One reform under discussion is front-of-package labelling. Simple warning symbols on the front of a pack would flag when a product exceeds recommended limits for sugar, salt, or saturated fat. Unlike marketing slogans or fine print, these labels would give caregivers immediate, clear information on whether a product is suitable for young children. Requiring Filipino or other local languages would add another layer of clarity and help hold manufacturers accountable for what they sell.
Signs of progress
Some communities are beginning to reshape food environments for children. In Southern Cebu, the public market was reorganized to make nutritious food easier to find. Stalls now sell vegetables, rice, and dry goods in a clean, well-marked space where prices are clear. For families shopping here, healthier options are visible and affordable, woven into everyday life. Practical changes such as clearer pricing, cleaner spaces, and better product placement have already influenced what parents choose to buy.
At the city level, new policies are also taking root. Pasig City recently passed an ordinance that prohibits marketing of food and drinks high in sugar, salt, or fat in and around schools, playgrounds, and amusement parks. The law also bans sponsorships and promotions from companies selling products not recommended for children—measures aimed at reducing exposure to unhealthy food advertising and building a healthier school environment.
Children themselves are voicing the same demand. Through UNICEF’s Fix My Food initiative, young people across the Philippines and other countries have shared their experiences of poor diets and called for food that is affordable, accessible, and free from misleading marketing. Their message is clear: food systems should work for children, not against them.
These efforts show what can happen when children’s health is treated as a priority. But across the country, progress remains uneven. Turning policy into practice will require stronger collaboration across sectors and levels of government, and systems that make nutritious, age-appropriate food more available and affordable for families.
What we can do now
National policy is central to protecting children’s diets, yet most of the products actually sold to them remain outside regulation. The Philippine Milk Code restricts how breastmilk substitutes are marketed and bans direct advertising and free samples for infant formula. But cereals, snacks, and instant foods for toddlers fall beyond its scope. This gap has created a gray area that companies continue to exploit. With no clear limits on content or promotion, parents are left vulnerable to marketing that can mislead them into choices that harm their children’s health.

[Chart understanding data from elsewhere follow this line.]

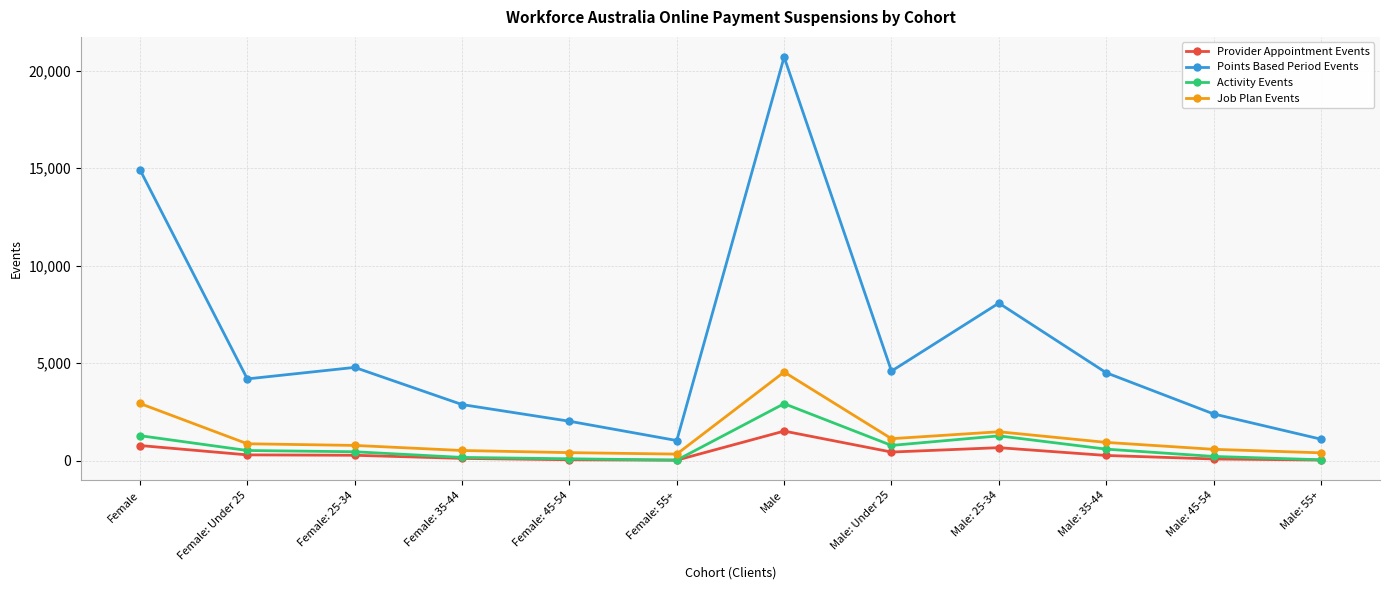

What is the minimum value shown in the chart?

30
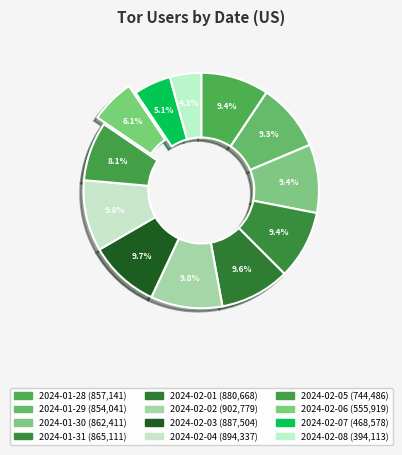

Which category has the smallest portion of the pie?

2024-02-08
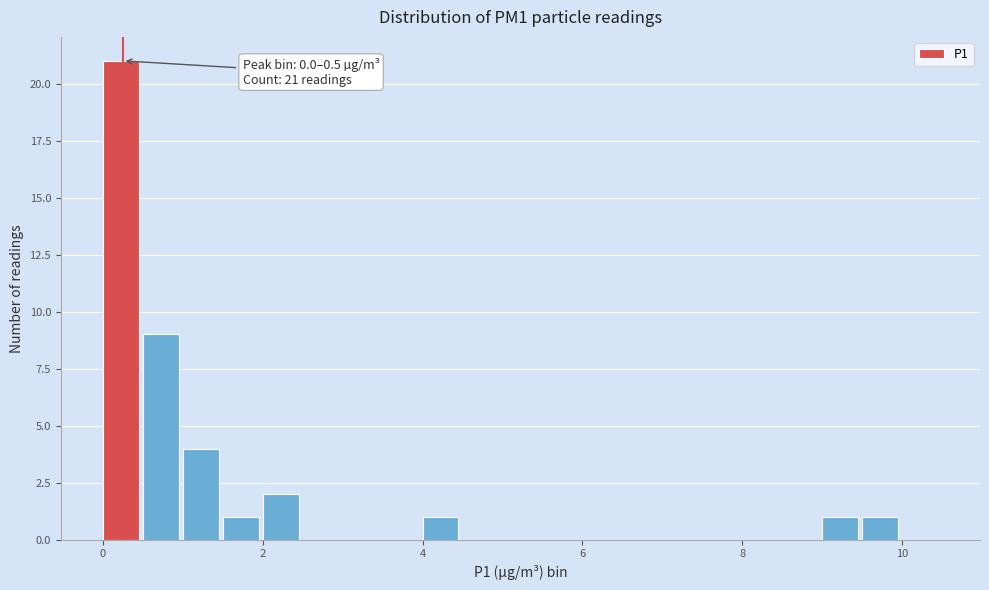

Around what value on the x-axis is the tallest bar? Give the approximate position of its centre, as read against the axis.

0.2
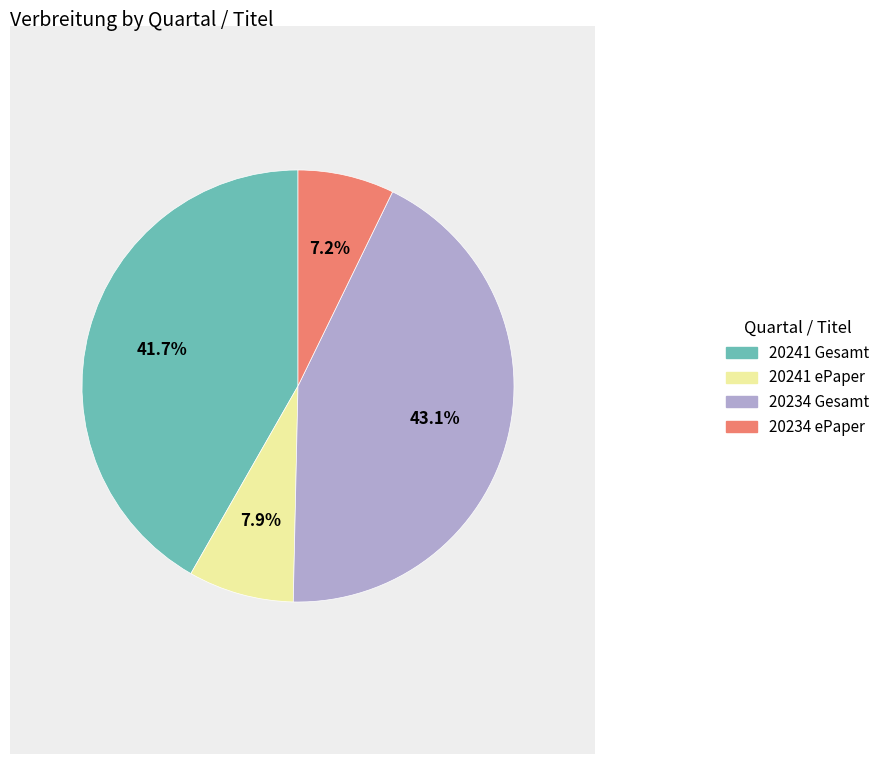

To the nearest percent, what portion does 20241 ePaper represent?

8%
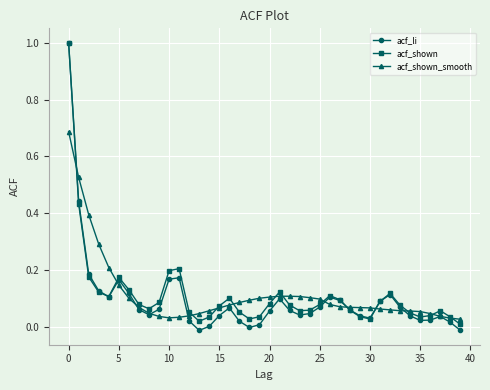

True or false: acf_shown has more than 1 interior local peaks.

True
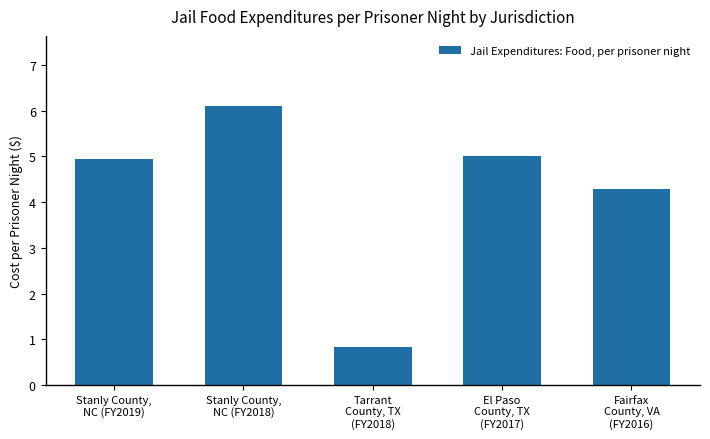

What value does the data have at Stanly County,
NC (FY2019)?

5.0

To close this gap, UNICEF is working with the Philippine government through the Consortium for Improving Complementary Foods in Southeast Asia. Together with the Department of Health and the Food and Drug Administration, efforts are underway to set clearer standards for products sold to young children—including what they contain and how they are labelled. Proposed measures include warning labels on the front of packages when sugar or salt exceeds recommended levels, stricter rules on health claims, and mandatory use of Filipino or other widely spoken local languages. These changes aim to make labels more transparent and products more accountable.
Work is also happening at the local level. Some governments are improving markets, restricting unhealthy food marketing near schools, and supporting vendors who sell better options. Each of these choices directly affects what families feed their children every day.
Nutrition is not only a health issue. It is also a matter of policy, systems, and child rights. Real progress will require aligning health, education, agriculture, and social protection around one goal: making good food a real possibility for every child.